El 9 de octubre de 1936, tras dos meses y 14 días en prisión
preventiva, se desarrolla en Burgos un juicio sumarísimo. Ante
el tribunal militar, el alcalde electo de Pradoluengo, Pedro
Pérez Martínez, oye atónito la voz del secretario que, cual
reflejo onírico de una larga pesadilla, retumba portentosa en
la sala: «Resultando: Que el procesado tuvo noticias hacia la
una de la madrugada del día 19 de julio, de la celebración de
una reunión por parte de elementos simpatizantes con el
Movimiento Nacional que entonces se iniciaba, y en su deseo de
oponerse al mismo, telegrafió al que fue gobernador civil de la
provincia, pidiéndole medios para realizar el indicado fin y,
de acuerdo con la respuesta que recibió, encargó al presidente
de la UGT del citado pueblo, llevara una orden escrita para el
teniente Jefe de la Guardia Civil de Belorado, al objeto de que
al mando de dicha fuerza, pasase a Pradoluengo y procediera a
la detención de aquellos elementos que pudieran colaborar en el
Movimiento Nacional, cosa que no pudo llevarse a efecto, por
haber recibido orden de la Guardia Civil de concentrarse en la
Capital. El procesado es elemento destacado extremista de la
localidad y formaba en uno de los partidos del que se llamó
Frente Popular».
Efectivamente, Pedro fue desde la jubilosa proclamación de la
República unos años antes, uno de tantos españoles que vivieron
con implicación los cambios esperanzadores del nuevo sistema
político. Este pequeño empresario familiar, que soñó con crear
una fábrica de embutidos en su localidad natal, emigró en su
juventud a Veracruz, donde fue uno de los hombres de confianza
de su paisano el indiano Crótido de Simón. Al no conseguir los
resultados crematísticos esperados, Pedro volvió a España y
simpatizó en Madrid con las ideas republicanas. Su retorno a
Pradoluengo coincidió con ese caldo de cultivo, en el que se
fraguó el cambio político hacia un sistema democrático.
El 19 de abril de 1931, Diario de Burgos daba cuenta de la
proclamación de la República en Pradoluengo cuatro días antes.
Acompañado de «numerosos correligionarios» y de la banda
municipal, el Comité Republicano, presidido por nuestro
protagonista y respaldado por Eulogio Bartolomé, Abdón de
Miguel y Felipe Pérez, izó la bandera tricolor a los sones del
Himno a Riego. Las primeras palabras del Comité fueron un
llamamiento a respetar el orden, declarando que la República
era un régimen «de paz, de libertad y de justicia, y que por lo
tanto todos y cada uno de los que lo integran han de dar
pruebas inequívocas de que son hombres de orden, que quieren a
su pueblo y a su patria, a cuyo bienestar y engrandecimiento
encaminarán y ordenarán todos sus actos». Años después, Pedro
se afilió a Izquierda Republicana, el partido de Azaña, siendo
proclamado alcalde tras la victoria del Frente Popular en
febrero del 36. Entre otras medidas significativas, medió entre
patronos y obreros de las fábricas textiles, en momentos duros
de crisis y carestía de trabajo. Su labor también destacó en la
promoción de la vida cultural y deportiva, destacando su
preocupación por los más desfavorecidos.

Tareas |
- A) Según el texto sobre el alcalde de Pradoluengo, ¿a qué partido se afilió Pedro años después de la proclamación de la República?
- B) Cita del texto sobre el alcalde de Pradoluengo el fragmento que va desde «Efectivamente, Pedro fue» hasta «cuatro días antes.», ambos incluidos.
- C) Nombra a las personas que, según el texto sobre el alcalde de Pradoluengo, respaldaron al Comité Republicano cuando izó la bandera tricolor.

Material |
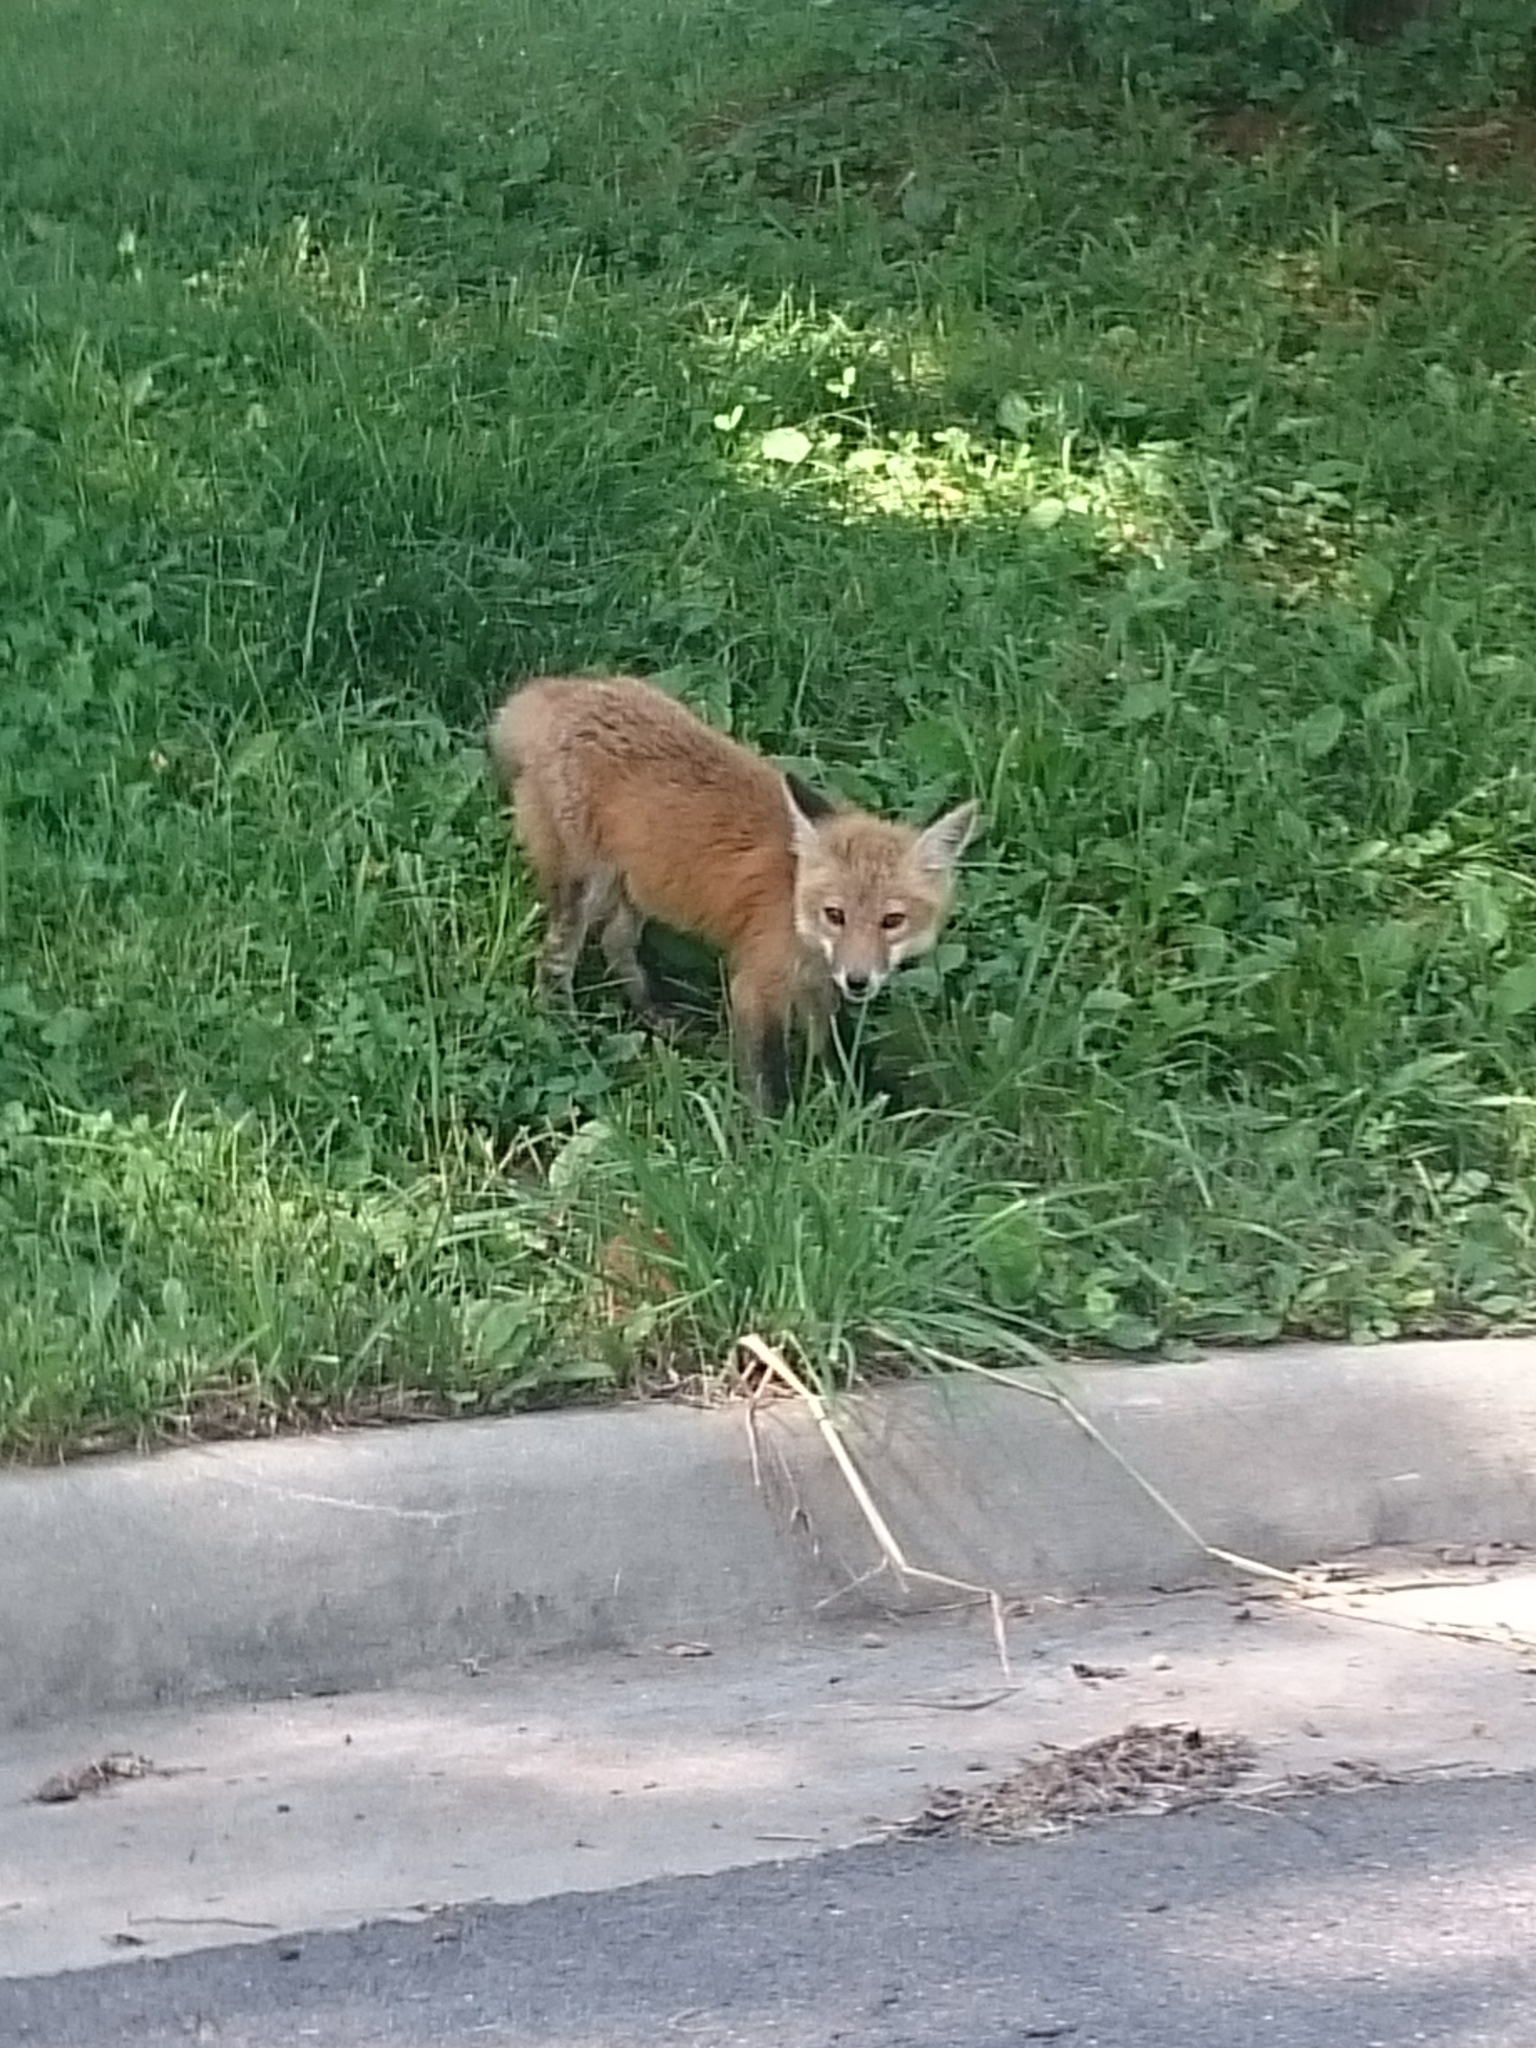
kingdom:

Respuestas |
- A) A Izquierda Republicana, el partido de Azaña.

- B)
Efectivamente, Pedro fue desde la jubilosa proclamación de la
República unos años antes, uno de tantos españoles que vivieron
con implicación los cambios esperanzadores del nuevo sistema
político. Este pequeño empresario familiar, que soñó con crear
una fábrica de embutidos en su localidad natal, emigró en su
juventud a Veracruz, donde fue uno de los hombres de confianza
de su paisano el indiano Crótido de Simón. Al no conseguir los
resultados crematísticos esperados, Pedro volvió a España y
simpatizó en Madrid con las ideas republicanas. Su retorno a
Pradoluengo coincidió con ese caldo de cultivo, en el que se
fraguó el cambio político hacia un sistema democrático.
El 19 de abril de 1931, Diario de Burgos daba cuenta de la
proclamación de la República en Pradoluengo cuatro días antes.

- C) Eulogio Bartolomé, Abdón de Miguel y Felipe Pérez.